Medical Payments Coverage (aka Med Pay):
Med pay coverage helps pay medical costs for you and your passengers in the event of a covered auto accident. This may include hospital and ambulance bills, as well as doctor visits and other necessary medical treatments. Medical payments coverage usually covers only those expenses not covered by health insurance, such as copayments, deductibles, etc.

Personal Injury Protection Coverage (PIP):
Personal injury protection may pay medical expenses and other expenses such as lost wages, rehabilitation services, funeral costs and services, such as childcare, that you may be unable to perform due to injuries from a covered accident. Med Pay coverage doesn't cover these other expenses.

Gap Coverage:
Gap coverage applicable if the car has loan or lease. If your insured car is totaled in an accident, or stolen and unrecovered, your auto insurance may give you a settlement based on the car’s actual cash value (ACV), not what you paid for it. Gap coverage may pay the difference between the balance of a lease or loan due on a vehicle and what your insurance company pays if the car is considered a covered total loss.

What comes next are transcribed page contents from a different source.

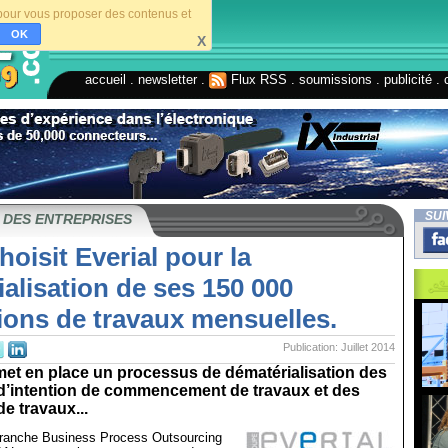
s pour vous proposer des contenus et
OK
X
accueil
.
newsletter
.
Flux RSS
.
soumissions
.
publicité
.
SUI
 DES ENTREPRISES
hoisit Everial pour la
alisation de ses 150 000
ions de travaux mensuelles.
Publication: Juillet 2014
met en place un processus de dématérialisation des
 d’intention de commencement de travaux et des
de travaux...
branche Business Process Outsourcing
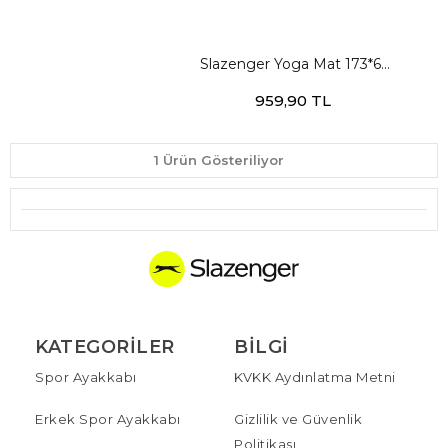
Slazenger Yoga Mat 173*61
cm - 4 mm Unisex Mor
959,90 TL
Yoga Minder Ve Matları
1 Ürün Gösteriliyor
KATEGORILER
BILGI
Spor Ayakkabı
KVKK Aydınlatma Metni
Erkek Spor Ayakkabı
Gizlilik ve Güvenlik
Politikası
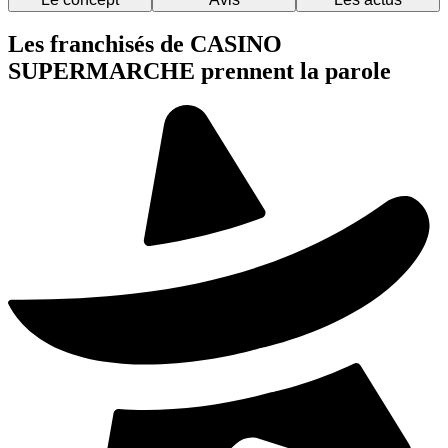
Les franchisés de CASINO
SUPERMARCHE prennent la parole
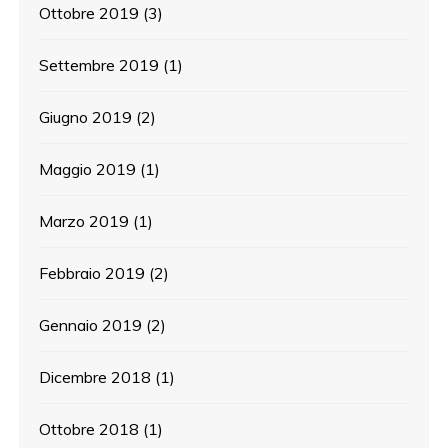
Ottobre 2019
(3)
Settembre 2019
(1)
Giugno 2019
(2)
Maggio 2019
(1)
Marzo 2019
(1)
Febbraio 2019
(2)
Gennaio 2019
(2)
Dicembre 2018
(1)
Ottobre 2018
(1)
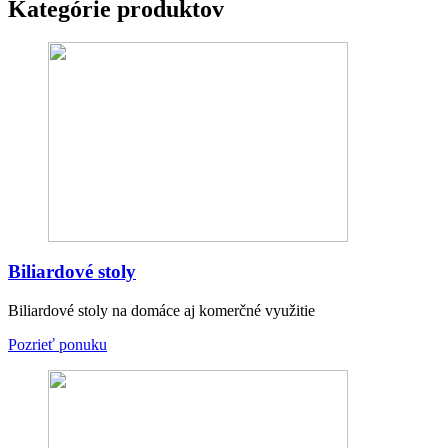
Kategórie produktov
Biliardové stoly
Biliardové stoly na domáce aj komerčné využitie
Pozrieť ponuku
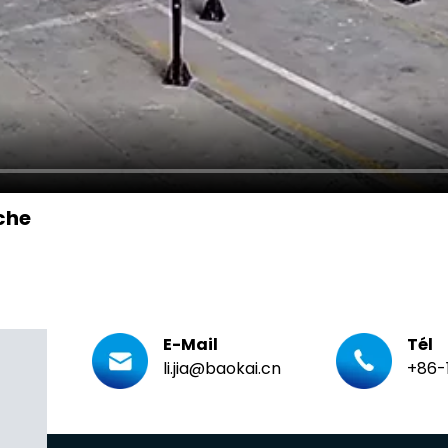
che
E-Mail
Tél
li.jia@baokai.cn
+86-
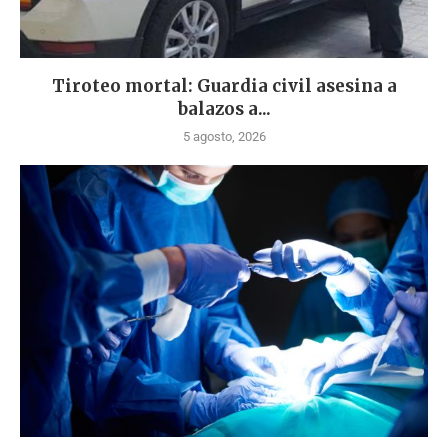
Tiroteo mortal: Guardia civil asesina a
balazos a...
5 agosto, 2026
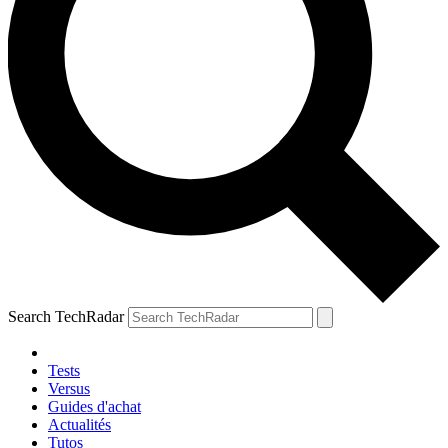
Search TechRadar
Tests
Versus
Guides d'achat
Actualités
Tutos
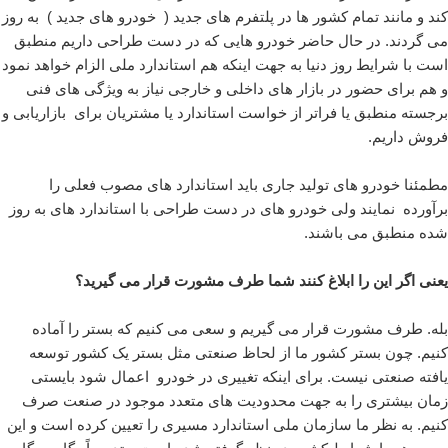
کند و مانند تمام کشور ها در پلتفرم های جدید ( خودرو های جدید ) به روز
می گردند. در حال حاضر خودرو هایی که در دست طراحی داریم منطبق
است با شرایط روز دنیا به جهت اینکه هم استاندارد ملی الزام خواهد نمود
و هم برای حضور در بازار های داخلی و خارجی نیاز به ویژگی های فنی
برجسته منطبق یا فراتر از خواست استاندارد یا مشتریان برای بازاریابی و
فروش داریم.
مطمئنا خودرو های تولید جاری باید استاندارد های مصوب فعلی را
برآورده نمایند ولی خودرو های در دست طراحی با استاندارد های به روز
شده منطبق می باشند.
یعنی اگر این را ابلاغ کنند شما طرف مشورت قرار می گیرید؟
بله. طرف مشورت قرار می گیریم و سعی می کنیم که بستر را آماده
کنیم. چون بستر کشور ما از لحاظ صنعتی مثل بستر یک کشور توسعه
یافته صنعتی نیست. برای اینکه تغییری در خودرو اعمال شود بایستی
زمان بیشتری را به جهت محدودیت های متعدد موجود در صنعت صرف
کنیم. به نظر ما سازمان ملی استاندارد مسیری را تعیین کرده است و این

Let’s say your car cost $35,000 when new, and you currently owe $30,000. If the car is totaled, the ACV of the vehicle may be only $25,000. You have a deductible of $500, so the car accident settlement is $24,500. Your gap insurance may pay the remaining $5,500 on the loan instead of having to come up with the money yourself.   

Roadside Assistance Coverage:
Roadside Assistance coverage provides towing to the nearest qualified repair facility and covers a specified amount of the necessary labor at the place of breakdown when your automobile is disabled due to any of the following:Mechanical or electrical breakdown, flat tire, Dead battery, Insufficient fuel.

Rental Reimbursement Coverage:
How will you get around after an accident? Rental Reimbursement Coverage reimburses you for the cost of renting a car while yours is in the shop. For example, rental reimbursement coverage defined as 30/600 provides a maximum of $30 per day and an overall maximum of $600 during the entire time the vehicle is being repaired.